At the end of each period, your bid, the sum of all bids in your group, whether you received the reward or not, and the

earnings for the period are reported on the outcome screen. Once the outcome screen is displayed you should record your

results for the period on your Personal Record Sheet under the appropriate heading.

At the end of the experiment we will randomly choose 5 of the 30 periods for actual payment in part 3 using a bingo

cage. You will sum the total earnings for these 5 periods and convert them to a U.S. dollar payment, as shown on the last

page of your record sheet.

Are there any questions?

INSTRUCTIONS FOR PART 4

The fourth part of the experiment consists of only 1 decision-making period. The rules for part 4 are the same as the

rules for part3. At the beginning of the period, you will be randomly and anonymously placed into a group of 4participants.

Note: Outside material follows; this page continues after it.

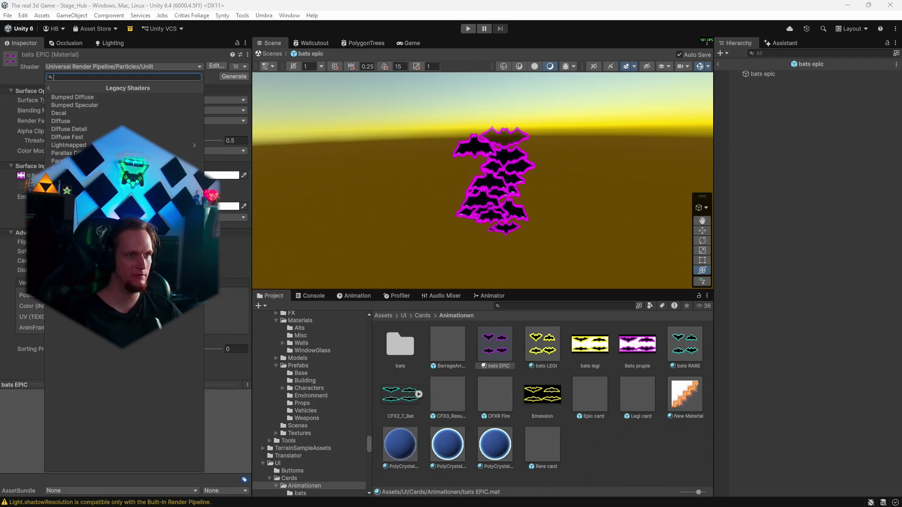
click(89, 168)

You will be given an initial endowment of 120 francs. You will use this endowment to bid in order to be a winner. For each

franc you bid you will receive one lottery ticket. At the end of each period the computer draws randomly one ticket among

all the tickets purchased by 4 participants in the group, including you. The owner of the drawn ticket becomes a winner.

Thus, your chance of becoming a winner is given by the number of francs you bid divided by the total number of francs all

4 participants in your group bid. The only difference is that in part 4 the winner does not receive the reward. Therefore,

the reward is worth 0 francs to you and the other three participants in your group. After all participants have made their

decisions, your earnings are calculated:

Earnings = Endowment− Your Bid = 120− Your Bid

After all participants have made their decisions, your earnings will be displayed on the outcome screen. Your earnings will

be converted to cash and paid at the end of the experiment.